「実はトイレにノートパソコンを持ち込んで、仕事をしたこともあります」忙しい自慢の仕事人間が言いそうな台詞です。ハッキリ言って、そこまでするのは問題です。そんなことをしていると、「トースト肌症候群」になってしまいますよ。
トースト肌症候群というのは、最近になって出てきたものではありません。機関車の石炭を燃やす炉やストープ、オーブンなど、極端に熱いもののそばで働く人たちに、最初に見られた症状でした。また、電気カーペットや電気毛布の上で直接寝てしまうと、この症状が出ることもあります。
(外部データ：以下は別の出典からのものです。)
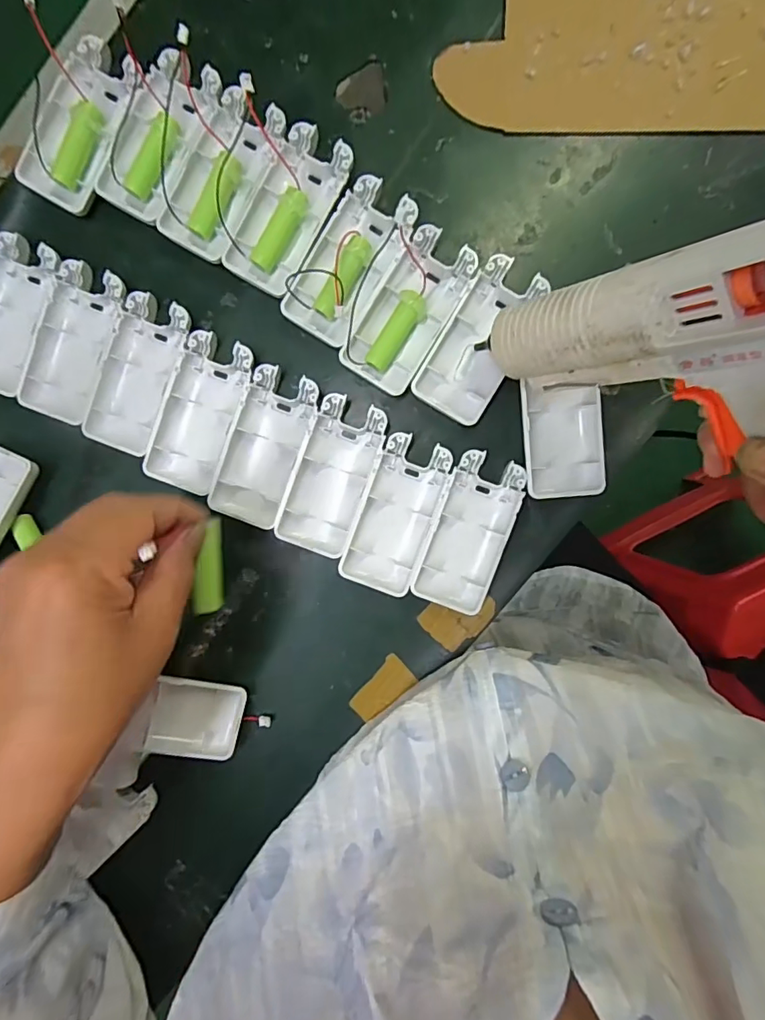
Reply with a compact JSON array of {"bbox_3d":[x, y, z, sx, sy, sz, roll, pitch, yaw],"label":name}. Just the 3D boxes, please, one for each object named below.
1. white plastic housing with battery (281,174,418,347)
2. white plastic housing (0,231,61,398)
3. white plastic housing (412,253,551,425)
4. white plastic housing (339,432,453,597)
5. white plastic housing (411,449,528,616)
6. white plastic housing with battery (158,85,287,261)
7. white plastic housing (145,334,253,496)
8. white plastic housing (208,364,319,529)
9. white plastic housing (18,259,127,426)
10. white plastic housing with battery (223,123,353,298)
[{"bbox_3d":[-0.019,-0.148,0.307,0.047,0.017,0.093,34,94,1],"label":"white plastic housing with battery"},{"bbox_3d":[-0.234,-0.122,0.323,0.046,0.015,0.095,21,93,2],"label":"white plastic housing"},{"bbox_3d":[0.059,-0.101,0.309,0.044,0.015,0.093,30,94,2],"label":"white plastic housing"},{"bbox_3d":[0.010,0.003,0.318,0.045,0.015,0.094,20,93,2],"label":"white plastic housing"},{"bbox_3d":[0.054,0.014,0.317,0.045,0.015,0.094,19,93,2],"label":"white plastic housing"},{"bbox_3d":[-0.095,-0.200,0.309,0.047,0.015,0.093,31,94,2],"label":"white plastic housing with battery"},{"bbox_3d":[-0.112,-0.060,0.321,0.044,0.012,0.094,21,93,2],"label":"white plastic housing"},{"bbox_3d":[-0.072,-0.039,0.323,0.045,0.018,0.094,22,93,2],"label":"white plastic housing"},{"bbox_3d":[-0.193,-0.104,0.323,0.044,0.012,0.095,21,93,2],"label":"white plastic housing"},{"bbox_3d":[-0.055,-0.179,0.310,0.047,0.014,0.093,29,94,2],"label":"white plastic housing with battery"}]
確かに、そのような熱い場所で働いたり、熱源に触れたままうっかり長時間寝てしまったりすることと、トイレにノートパソコンを持ち込んで30分やそこら仕事をするのが、同じとは言えません。ですが、科学者の先生曰く、トースト肌症候群になる危険性は、時間と肌質によって変わるのだそうです。
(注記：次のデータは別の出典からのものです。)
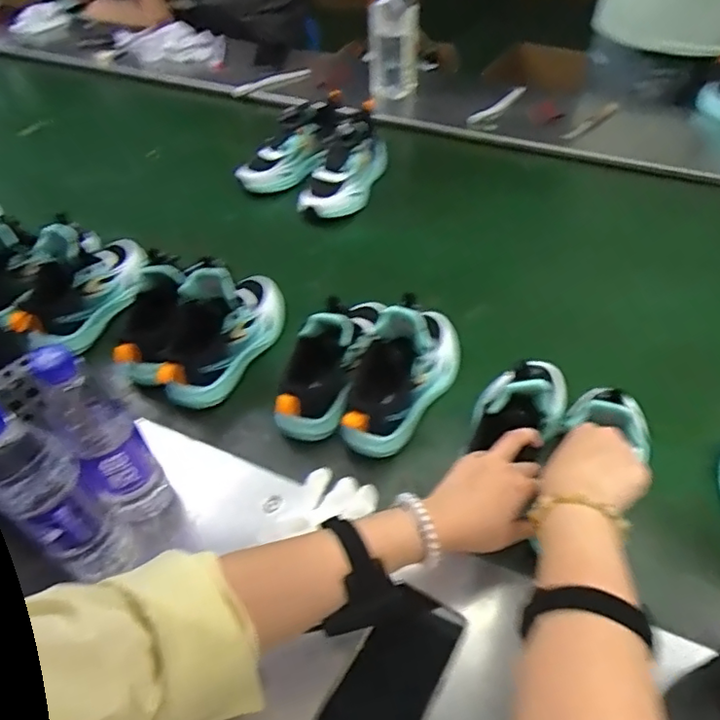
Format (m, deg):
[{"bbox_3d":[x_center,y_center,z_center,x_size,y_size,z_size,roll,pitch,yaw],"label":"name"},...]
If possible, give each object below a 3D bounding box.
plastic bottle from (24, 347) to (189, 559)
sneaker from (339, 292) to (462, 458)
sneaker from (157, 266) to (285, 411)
[{"bbox_3d":[-0.236,0.074,0.531,0.058,0.237,0.066,-32,53,-22],"label":"plastic bottle"},{"bbox_3d":[0.044,-0.002,0.654,0.087,0.122,0.211,25,55,24],"label":"sneaker"},{"bbox_3d":[-0.176,-0.049,0.709,0.088,0.124,0.213,16,52,18],"label":"sneaker"}]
11月5日付けの「Pediatrics(小児科学)」という雑誌の記事で、スイスの研究者がスポンジ状の模様が左太ももに出てしまった、12歳の子ども(左の写真)の症例について語っていました。研究によって、ノートパソコンを膝の上に乗せた状況では、左側の方がより熱を持つということが分かったそうです。ほとんどのノートパソコンでプロセッサは左側にあります。Jeffrey Benabio博士によると、このような肌の状態は専門用語で「erythema ab igne. 」と言うそうです。
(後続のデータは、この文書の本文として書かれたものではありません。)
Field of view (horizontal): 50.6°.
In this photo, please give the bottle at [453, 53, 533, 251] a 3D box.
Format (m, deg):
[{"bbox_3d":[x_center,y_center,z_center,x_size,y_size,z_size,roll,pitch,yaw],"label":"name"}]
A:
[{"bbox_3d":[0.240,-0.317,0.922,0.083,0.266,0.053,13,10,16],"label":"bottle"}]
トースト肌症候群とは、直接はヤケドしていなくても、長時間熱源にさらされることによって、皮膚に赤や茶色の発疹が出る状態のことです。写真のように、赤味がかった発疹は網目のような独特の模様を形成します。患部の血流の緩徐化や、うっ血が原因のようです。
博士は、この症状のまたの名を「ノートパソコン皮膚疾患」とも呼んでいます。この症状が出ると、肌が一生黒ずんだままになってしまう可能性もありますし、最悪の場合、皮膚ガンを引き起こす恐れもあります。子どもは特に気をつけた方がいいようで、ノートパソコンを使っている期間が比較的短くても、子どもは肌が敏感なので症状が出やすいそうです。
ノートパソコンを膝の上に乗せて作業をしていて、太ももが熱くなった経験は誰もが一度はあるのではないでしょうか。自分は肌が敏感じゃないから大丈夫、なんて油断せずに、ノートパソコンは何かの上に置いて使ってくださいね。